* _TEXT PROVIDED_:

- - - -

Colorspace

Format    Description                                            Used by
 4:4:4    Full RGB (or YUV)                                      most editing software
 4:2:2    (YUY2) Full Y, one UV for every 2x1 block of pixels    some capture cards
 4:2:0    (YV12) Full Y, one UV for every 2x2 block of pixels    mpeg1/2/4
 4:1:1    (YV12) Full Y, one UV for every 4x1 block of pixels    DV

 4:4:4    YUV
 4:4:4    YUV 4:2:2 YUY2
 4:2:2    YUY2 4:2:0 YV12
 4:2:0    YV12 4:1:1 YV12
 4:1:1    YV12

4:4:4 YUV

4:2:2 YUY2

4:2:0 YV12

4:1:1 YV12

Colorspace refers to how many bits are allocated to the various color and intensity aspects of an image. Any color can be created from a mixture of only Red, Green, and Blue. Dark red plus dark blue makes a dark shade of magenta. Bright red plus bright green makes bright yellow, and so on… If you take a magnifying glass to your TV screen or computer monitor, you can see how this works first-hand. When we talk about a “24 bit RGB” (or “RGB24”) format, we mean that each pixel is described by 24 bits which determine what color and how bright it is. In the case of RGB24, there are 8 bits for Red, 8 for Green, and 8 for Blue.

At 24 bits per pixel and literally hundreds of thousands of pixels in a single frame of video, these bits add up quickly. And that’s just a single frame–multiply this by 24 frames a second in a typical movie and you are looking at a whole lot of information. Doing the math leads to about 1 MByte per frame, or about 167 GBytes for a 120 minute movie. That’s about 37 dvd’s. It would benefit us to be able to reduce that amount of information. And it would benefit us more if we could reduce it without our eyes noticing it.

- - - -

* _TASK INSTRUCTIONS_:
1 > In the colorspace text, how many bits does RGB24 give to each of red, green, and blue?
2 > Reproduce the colorspace text from "At 24 bits per" down to "eyes noticing it.".
3 > Continue the colorspace text past its final sentence.

* _EXERCISE DATA_:
- - - -

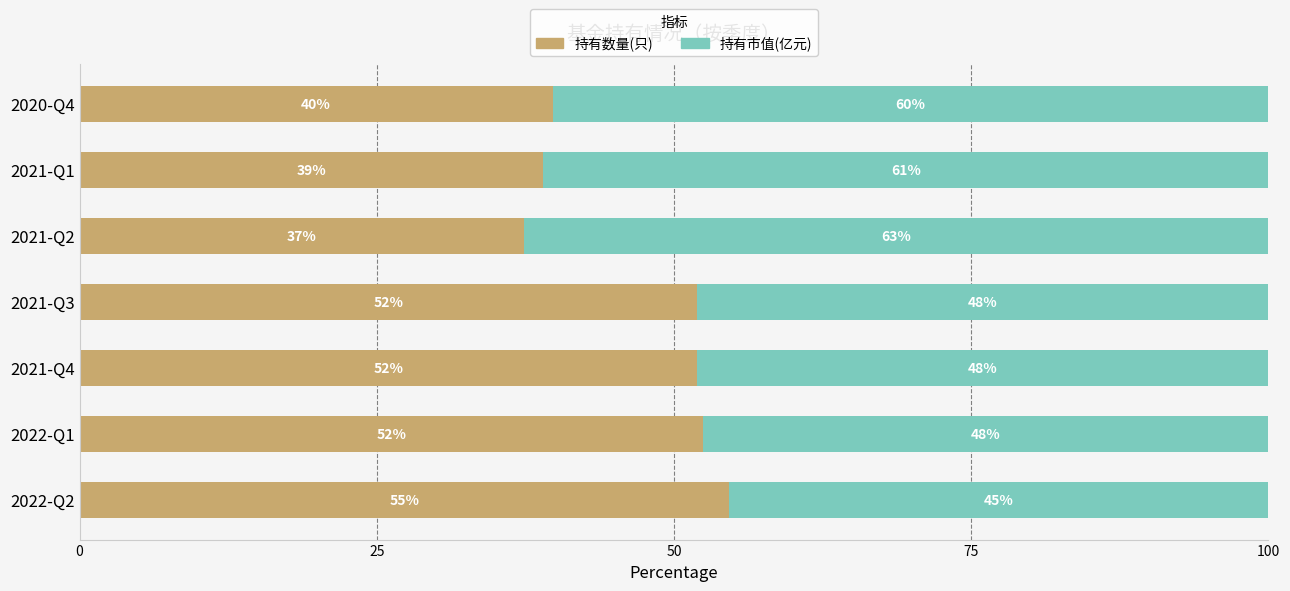

Which category has the lowest value in the 持有数量(只) series?

2021-Q2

- - - -

* _RESPONSES TO THE TASKS_:
1 > 8 bits each.

2 >
At 24 bits per pixel and literally hundreds of thousands of pixels in a single frame of video, these bits add up quickly. And that’s just a single frame–multiply this by 24 frames a second in a typical movie and you are looking at a whole lot of information. Doing the math leads to about 1 MByte per frame, or about 167 GBytes for a 120 minute movie. That’s about 37 dvd’s. It would benefit us to be able to reduce that amount of information. And it would benefit us more if we could reduce it without our eyes noticing it.

3 >
The first step is to convert from the familiar RGB to YUV, which contains the same amount of information, but in a different format. RGB works in Red, Green, and Blue. YUV, instead, works in Luma (the Y), and Chroma (the U and the V). A pixel’s Luma value represents its intensity or brightness while its Chroma values, together, represent its color information. Were you to remove the chroma information completely, you’d be left with a black and white version of the image.
As it turns out, human eyes are far less sensitive to color than they are to brightness. This is the key to all the following colorspaces. Each one takes advantage of this trait of human vision and, in one way or another, deletes color information. The eye, unless one is looking for it, simply doesn’t notice it’s missing. In fact, every DVD you’ve ever watched actually has only a quarter of the color information that it originally started with, as we’ll soon see.
The general idea is that we keep all the Luma information but start getting rid of chroma information. The following descriptions treat this like we are simply deleting chroma from some pixels and keeping it for others. This mode of thinking is sufficient for now, but it should be mentioned that what’s really going on is a form of averaging. This will be discussed in detail later.
4:4:4

The ratio-style descriptions of the different colorspaces can be confusing. You can think of them as describing part of one horizontal line of an image at a time. The numbers are a ratio of Y to U to V information.
4:4:4 means that on any particular horizontal line, for every pixel, you have a Y, U, and V value. You could just as easily call this 1:1:1, but we multiply everything by 4 for consistancy (otherwise, we’d be dealing in fractions with the other formats…). A set of pixels in this format looks like:
YUV YUV YUV YUV . . .

YUV YUV YUV YUV . . .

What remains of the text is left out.